A sketch-and-AI system lets users turn rough access preferences into complete, validated policies by iteratively specifying, analyzing, and testing them.

A machine-rendered reading of the paper's core claim, the machinery that carries it, and where it could break.

The paper presents Sketch-based Access Control (SBAC), which pairs free-form sketching with multimodal large language models to let ordinary users build access-control policies. A formative study produced three design requirements that shaped a three-stage workflow: users sketch their rules, the system analyzes them for gaps and ambiguities, and users test the resulting policy against concrete scenarios. In an evaluation with 14 participants using their own real-world scenarios, the workflow guided people from vague initial ideas to fuller, clearer policies while surfacing overlooked conditions and confirming behavior through dialogue and simulation. The central claim is that this human-AI loop reduces the classic difficulty of writing precise yet usable access rules.

Core claim

The SBAC system and its Specify-Analyze-Test workflow enabled participants to progressively refine initially underspecified preferences into more complete and precise policies by surfacing unanticipated gaps, resolving ambiguities through dialogue, and validating policy behavior through concrete scenarios.

What carries the argument

The three-stage human-AI workflow (Specify, Analyze, Test) that maintains and interprets an evolving access-control specification expressed through sketches and natural-language dialogue.

If this is right

  • Users can discover policy gaps they did not anticipate when they began sketching.
  • Dialogue with the system can resolve ambiguities that remain after an initial sketch.
  • Concrete scenario testing allows users to check whether the generated policy behaves as intended.
  • The resulting policies are both more complete and more precise than the starting preferences.

Where Pith is reading between the lines

These are editorial extensions of the paper, not claims the author makes directly.
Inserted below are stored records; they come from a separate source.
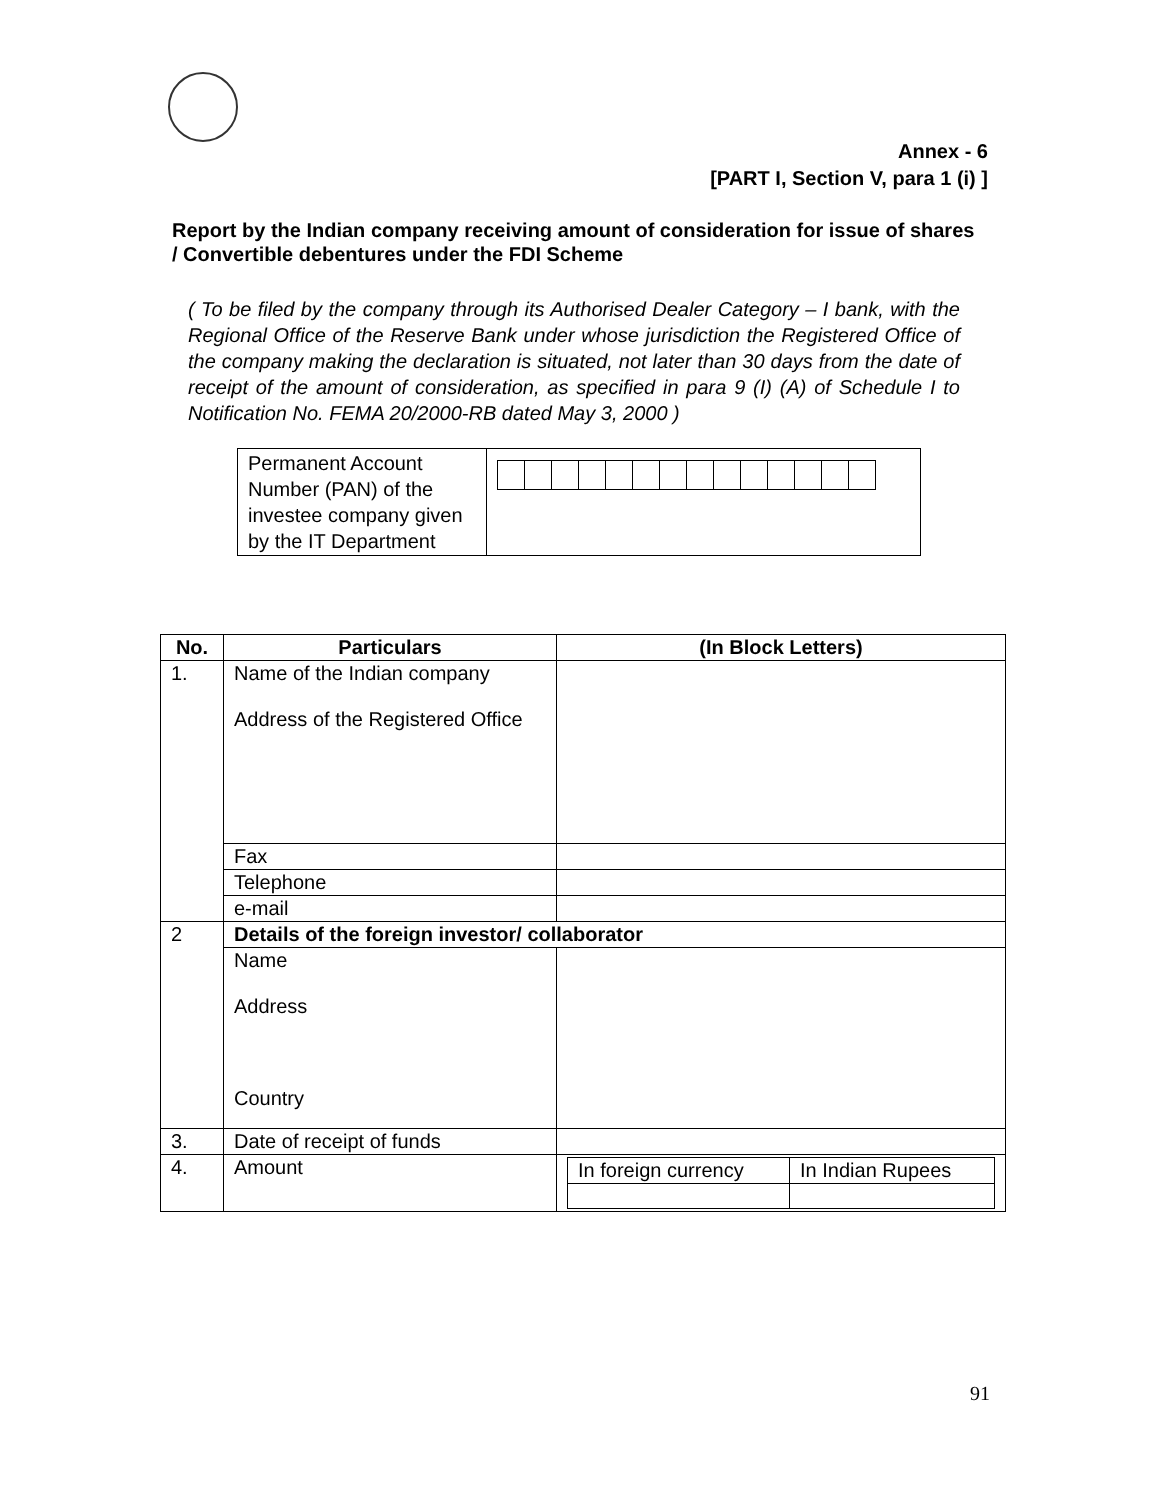Annex - 6
[PART I, Section V, para 1 (i) ]
Report by the Indian company receiving amount of consideration for issue of shares / Convertible debentures under the FDI Scheme
( To be filed by the company through its Authorised Dealer Category – I bank, with the Regional Office of the Reserve Bank under whose jurisdiction the Registered Office of the company making the declaration is situated, not later than 30 days from the date of receipt of the amount of consideration, as specified in para 9 (I) (A) of Schedule I to Notification No. FEMA 20/2000-RB dated May 3, 2000 )
| Permanent Account Number (PAN) of the investee company given by the IT Department | |
| No. | Particulars | (In Block Letters) |
| --- | --- | --- |
| 1. | Name of the Indian company Address of the Registered Office | |
| | Fax | |
| | Telephone | |
| | e-mail | |
| 2 | Details of the foreign investor/ collaborator | |
| | Name Address Country | |
| 3. | Date of receipt of funds | |
| 4. | Amount | / In foreign currency / In Indian Rupees / |
91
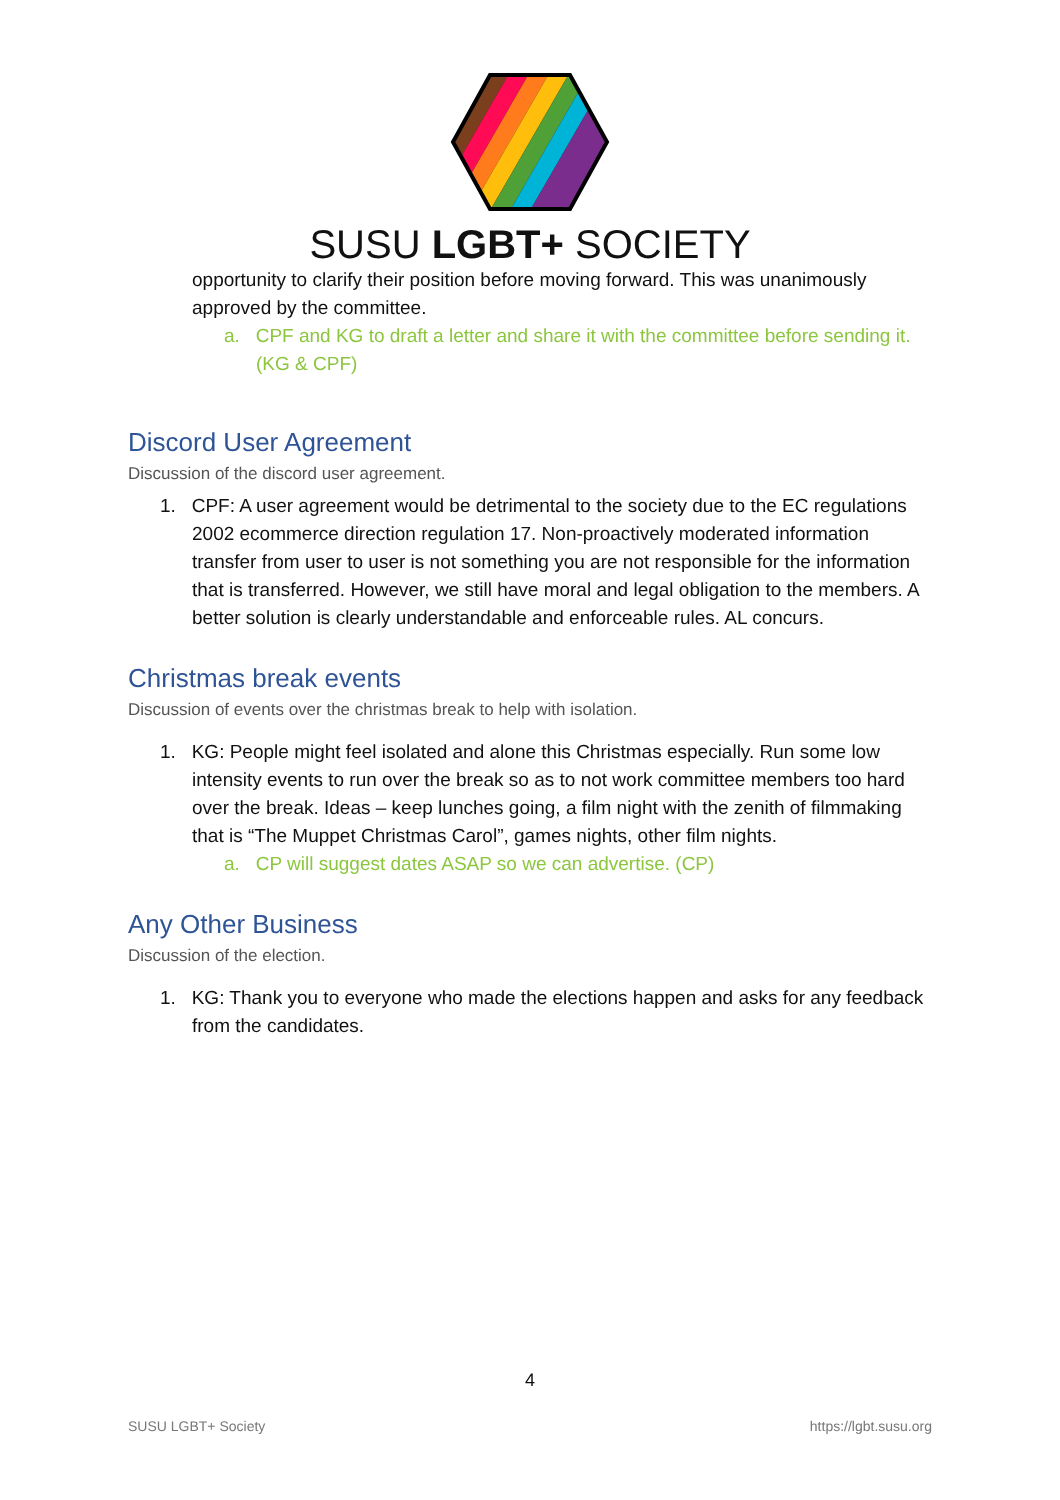SUSU LGBT+ SOCIETY
opportunity to clarify their position before moving forward. This was unanimously approved by the committee.
a. CPF and KG to draft a letter and share it with the committee before sending it. (KG & CPF)
Discord User Agreement
Discussion of the discord user agreement.
1. CPF: A user agreement would be detrimental to the society due to the EC regulations 2002 ecommerce direction regulation 17. Non-proactively moderated information transfer from user to user is not something you are not responsible for the information that is transferred. However, we still have moral and legal obligation to the members. A better solution is clearly understandable and enforceable rules. AL concurs.
Christmas break events
Discussion of events over the christmas break to help with isolation.
1. KG: People might feel isolated and alone this Christmas especially. Run some low intensity events to run over the break so as to not work committee members too hard over the break. Ideas – keep lunches going, a film night with the zenith of filmmaking that is “The Muppet Christmas Carol”, games nights, other film nights.
a. CP will suggest dates ASAP so we can advertise. (CP)
Any Other Business
Discussion of the election.
1. KG: Thank you to everyone who made the elections happen and asks for any feedback from the candidates.
4
SUSU LGBT+ Society https://lgbt.susu.org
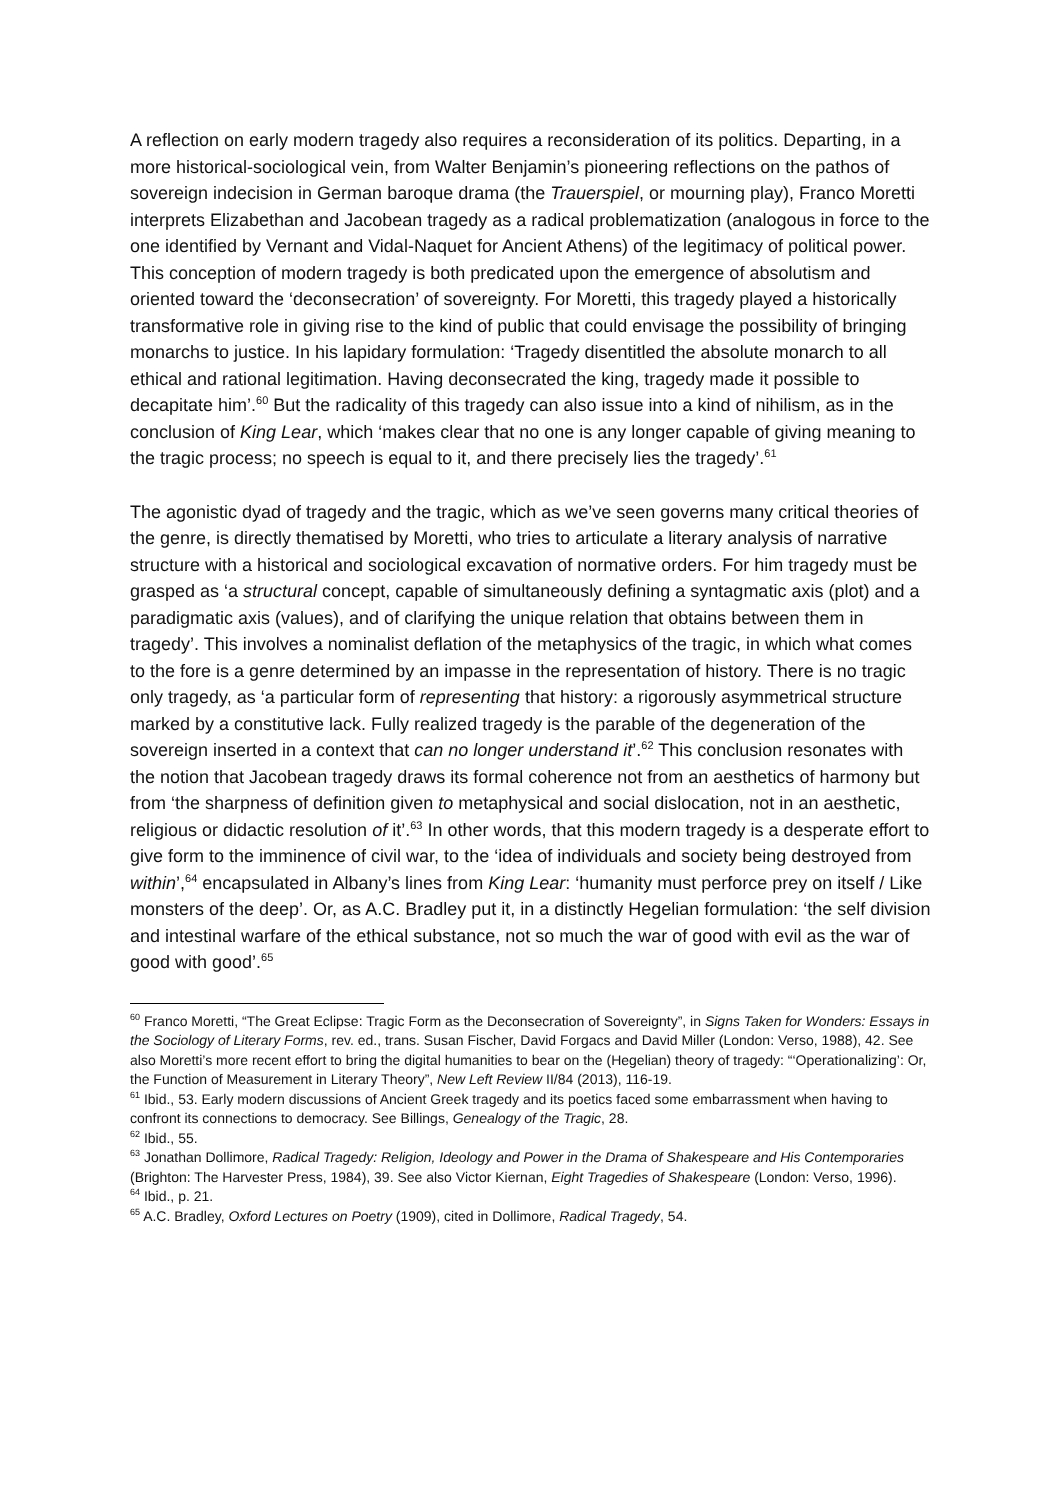A reflection on early modern tragedy also requires a reconsideration of its politics. Departing, in a more historical-sociological vein, from Walter Benjamin’s pioneering reflections on the pathos of sovereign indecision in German baroque drama (the Trauerspiel, or mourning play), Franco Moretti interprets Elizabethan and Jacobean tragedy as a radical problematization (analogous in force to the one identified by Vernant and Vidal-Naquet for Ancient Athens) of the legitimacy of political power. This conception of modern tragedy is both predicated upon the emergence of absolutism and oriented toward the ‘deconsecration’ of sovereignty. For Moretti, this tragedy played a historically transformative role in giving rise to the kind of public that could envisage the possibility of bringing monarchs to justice. In his lapidary formulation: ‘Tragedy disentitled the absolute monarch to all ethical and rational legitimation. Having deconsecrated the king, tragedy made it possible to decapitate him’.<sup>60</sup> But the radicality of this tragedy can also issue into a kind of nihilism, as in the conclusion of King Lear, which ‘makes clear that no one is any longer capable of giving meaning to the tragic process; no speech is equal to it, and there precisely lies the tragedy’.<sup>61</sup>
The agonistic dyad of tragedy and the tragic, which as we’ve seen governs many critical theories of the genre, is directly thematised by Moretti, who tries to articulate a literary analysis of narrative structure with a historical and sociological excavation of normative orders. For him tragedy must be grasped as ‘a structural concept, capable of simultaneously defining a syntagmatic axis (plot) and a paradigmatic axis (values), and of clarifying the unique relation that obtains between them in tragedy’. This involves a nominalist deflation of the metaphysics of the tragic, in which what comes to the fore is a genre determined by an impasse in the representation of history. There is no tragic only tragedy, as ‘a particular form of representing that history: a rigorously asymmetrical structure marked by a constitutive lack. Fully realized tragedy is the parable of the degeneration of the sovereign inserted in a context that can no longer understand it’.<sup>62</sup> This conclusion resonates with the notion that Jacobean tragedy draws its formal coherence not from an aesthetics of harmony but from ‘the sharpness of definition given to metaphysical and social dislocation, not in an aesthetic, religious or didactic resolution of it’.<sup>63</sup> In other words, that this modern tragedy is a desperate effort to give form to the imminence of civil war, to the ‘idea of individuals and society being destroyed from within’,<sup>64</sup> encapsulated in Albany’s lines from King Lear: ‘humanity must perforce prey on itself / Like monsters of the deep’. Or, as A.C. Bradley put it, in a distinctly Hegelian formulation: ‘the self division and intestinal warfare of the ethical substance, not so much the war of good with evil as the war of good with good’.<sup>65</sup>
<sup>60</sup> Franco Moretti, “The Great Eclipse: Tragic Form as the Deconsecration of Sovereignty”, in Signs Taken for Wonders: Essays in the Sociology of Literary Forms, rev. ed., trans. Susan Fischer, David Forgacs and David Miller (London: Verso, 1988), 42. See also Moretti’s more recent effort to bring the digital humanities to bear on the (Hegelian) theory of tragedy: “‘Operationalizing’: Or, the Function of Measurement in Literary Theory”, New Left Review II/84 (2013), 116-19.
<sup>61</sup> Ibid., 53. Early modern discussions of Ancient Greek tragedy and its poetics faced some embarrassment when having to confront its connections to democracy. See Billings, Genealogy of the Tragic, 28.
<sup>62</sup> Ibid., 55.
<sup>63</sup> Jonathan Dollimore, Radical Tragedy: Religion, Ideology and Power in the Drama of Shakespeare and His Contemporaries (Brighton: The Harvester Press, 1984), 39. See also Victor Kiernan, Eight Tragedies of Shakespeare (London: Verso, 1996).
<sup>64</sup> Ibid., p. 21.
<sup>65</sup> A.C. Bradley, Oxford Lectures on Poetry (1909), cited in Dollimore, Radical Tragedy, 54.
  • The same sketch-plus-dialogue pattern could be applied to other domains that require users to state conditional rules, such as privacy settings or smart-home automation.
  • If the AI interpretation step is reliable, organizations could reduce the number of access-control misconfigurations that arise from users' difficulty in articulating precise conditions.
  • A next step would be to measure whether policies created this way produce fewer security incidents when deployed in real systems.

Load-bearing premise

The multimodal models will correctly interpret changing sketches and conversation turns without systematically misunderstanding or inventing user preferences.

What would settle it

A controlled test in which users repeatedly draw the same access rule and the system produces policies that contradict the users' stated intent in more than a small fraction of cases.

Figures

Figures reproduced from arXiv: 2605.10012 by Kyzyl Monteiro, Sauvik Das.

Figure 1
Figure 1. Figure 1: Sketch-Based Access Control helps users translate broad and ambiguous access control preferences into structured, [PITH_FULL_IMAGE:figures/full_fig_p001_1.png] view at source ↗
Figure 2
Figure 2. Figure 2: Positioning Sketch-Based Access Control relative to [PITH_FULL_IMAGE:figures/full_fig_p002_2.png] view at source ↗
Figure 3
Figure 3. Figure 3: SBAC user-facing components: Each workflow stage surfaces card-based artifacts—guidance cards scaffold preference [PITH_FULL_IMAGE:figures/full_fig_p004_3.png] view at source ↗
Figure 4
Figure 4. Figure 4: SBAC processing pipeline. Preference Analysis interprets a sketch into structured policies and surfaces issues via CI [PITH_FULL_IMAGE:figures/full_fig_p005_4.png] view at source ↗
Figure 5
Figure 5. Figure 5: Interaction patterns shared across all card types. [PITH_FULL_IMAGE:figures/full_fig_p006_5.png] view at source ↗
Figure 6
Figure 6. Figure 6: Participant sketches from the evaluation, illustrating the diversity of preferences and visual languages the system [PITH_FULL_IMAGE:figures/full_fig_p009_6.png] view at source ↗
Figure 7
Figure 7. Figure 7: System Usability Scale (SUS) responses across 14 [PITH_FULL_IMAGE:figures/full_fig_p015_7.png] view at source ↗
Figure 8
Figure 8. Figure 8: NASA-TLX responses across 14 participants (7-point [PITH_FULL_IMAGE:figures/full_fig_p015_8.png] view at source ↗
Figure 9
Figure 9. Figure 9: Custom questionnaire responses by construct (5- [PITH_FULL_IMAGE:figures/full_fig_p016_9.png] view at source ↗
read the original abstract

Developing simple and expressive access controls -- interfaces to specify policies that define who should have access to resources and under what circumstances -- is a longstanding challenge in usable security. We present Sketch-based Access Control (SBAC), a sketch-based, AI-assisted access control authoring system that combines the expressive power of sketching with the interpretive capabilities of multimodal large language models (MLLMs) to support the interpretation and validation of policy specifications as they are iteratively refined. Through a formative study with 14 participants, we identified three design requirements and developed a human-AI collaborative workflow composed of three stages -- Specify, Analyze, and Test -- enabled by the system's ability to maintain and interpret evolving access control specifications. In a user evaluation with 14 participants grounded in their real-world access control scenarios, we found the system and the workflow helped participants progressively refine initially underspecified preferences into more complete and precise policies -- surfacing gaps they had not anticipated, resolving ambiguities through dialogue, and validating policy behavior through concrete scenarios.

Editorial analysis

A structured set of objections, weighed in public.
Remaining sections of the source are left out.